Items from a data source
----------

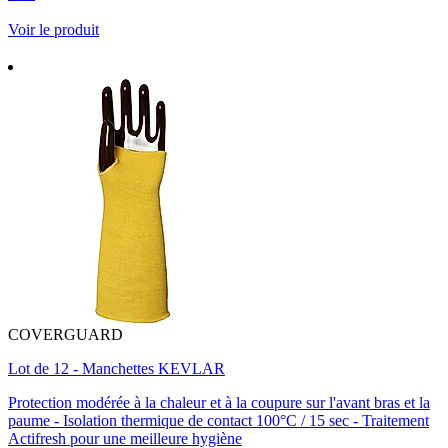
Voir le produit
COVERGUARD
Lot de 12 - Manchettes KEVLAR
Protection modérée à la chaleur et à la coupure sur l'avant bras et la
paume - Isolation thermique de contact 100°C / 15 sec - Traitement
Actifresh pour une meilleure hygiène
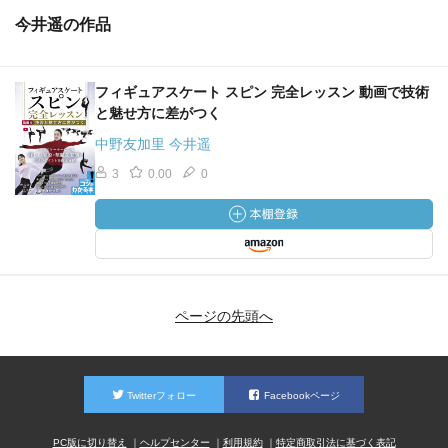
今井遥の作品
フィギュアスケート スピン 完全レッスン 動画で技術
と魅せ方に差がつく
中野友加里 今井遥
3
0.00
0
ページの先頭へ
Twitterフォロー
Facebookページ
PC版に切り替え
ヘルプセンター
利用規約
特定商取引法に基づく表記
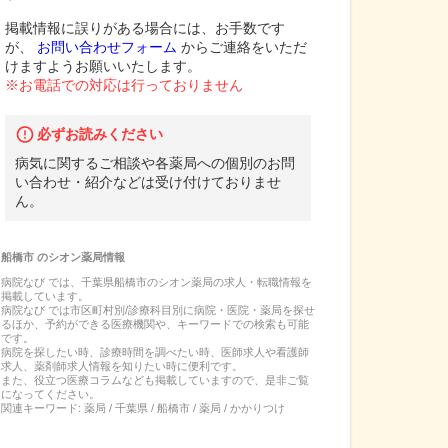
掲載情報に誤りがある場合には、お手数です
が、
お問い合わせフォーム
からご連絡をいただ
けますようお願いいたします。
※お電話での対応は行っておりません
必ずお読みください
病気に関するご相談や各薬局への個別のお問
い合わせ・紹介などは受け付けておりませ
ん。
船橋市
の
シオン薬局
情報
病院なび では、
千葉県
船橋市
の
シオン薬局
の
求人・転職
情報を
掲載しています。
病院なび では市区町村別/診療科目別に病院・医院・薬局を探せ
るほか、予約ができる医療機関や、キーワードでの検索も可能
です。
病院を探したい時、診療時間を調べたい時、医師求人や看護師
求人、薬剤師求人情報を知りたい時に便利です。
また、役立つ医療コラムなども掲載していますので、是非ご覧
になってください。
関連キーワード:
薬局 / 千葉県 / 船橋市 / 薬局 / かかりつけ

----------

**WHAT IS REQUIRED**. Turn the lines of all the records into a Markdown table with the columns "No." and "Text", numbering each line in order and skipping blank lines. Leave out the pictures.

**ANSWER FOR THE TASK**.
| No. | Text |
|---|---|
| 1 | Voir le produit |
| 2 | COVERGUARD |
| 3 | Lot de 12 - Manchettes KEVLAR |
| 4 | Protection modérée à la chaleur et à la coupure sur l'avant bras et la |
| 5 | paume - Isolation thermique de contact 100°C / 15 sec - Traitement |
| 6 | Actifresh pour une meilleure hygiène |
| 7 | 今井遥の作品 |
| 8 | フィギュアスケート スピン 完全レッスン 動画で技術 |
| 9 | と魅せ方に差がつく |
| 10 | 中野友加里 今井遥 |
| 11 | 3 |
| 12 | 0.00 |
| 13 | 0 |
| 14 | ページの先頭へ |
| 15 | Twitterフォロー |
| 16 | Facebookページ |
| 17 | PC版に切り替え |
| 18 | ヘルプセンター |
| 19 | 利用規約 |
| 20 | 特定商取引法に基づく表記 |
| 21 | 掲載情報に誤りがある場合には、お手数です |
| 22 | が、 |
| 23 | お問い合わせフォーム |
| 24 | からご連絡をいただ |
| 25 | けますようお願いいたします。 |
| 26 | ※お電話での対応は行っておりません |
| 27 | 必ずお読みください |
| 28 | 病気に関するご相談や各薬局への個別のお問 |
| 29 | い合わせ・紹介などは受け付けておりませ |
| 30 | ん。 |
| 31 | 船橋市 |
| 32 | の |
| 33 | シオン薬局 |
| 34 | 情報 |
| 35 | 病院なび では、 |
| 36 | 千葉県 |
| 37 | 船橋市 |
| 38 | の |
| 39 | シオン薬局 |
| 40 | の |
| 41 | 求人・転職 |
| 42 | 情報を |
| 43 | 掲載しています。 |
| 44 | 病院なび では市区町村別/診療科目別に病院・医院・薬局を探せ |
| 45 | るほか、予約ができる医療機関や、キーワードでの検索も可能 |
| 46 | です。 |
| 47 | 病院を探したい時、診療時間を調べたい時、医師求人や看護師 |
| 48 | 求人、薬剤師求人情報を知りたい時に便利です。 |
| 49 | また、役立つ医療コラムなども掲載していますので、是非ご覧 |
| 50 | になってください。 |
| 51 | 関連キーワード: |
| 52 | 薬局 / 千葉県 / 船橋市 / 薬局 / かかりつけ |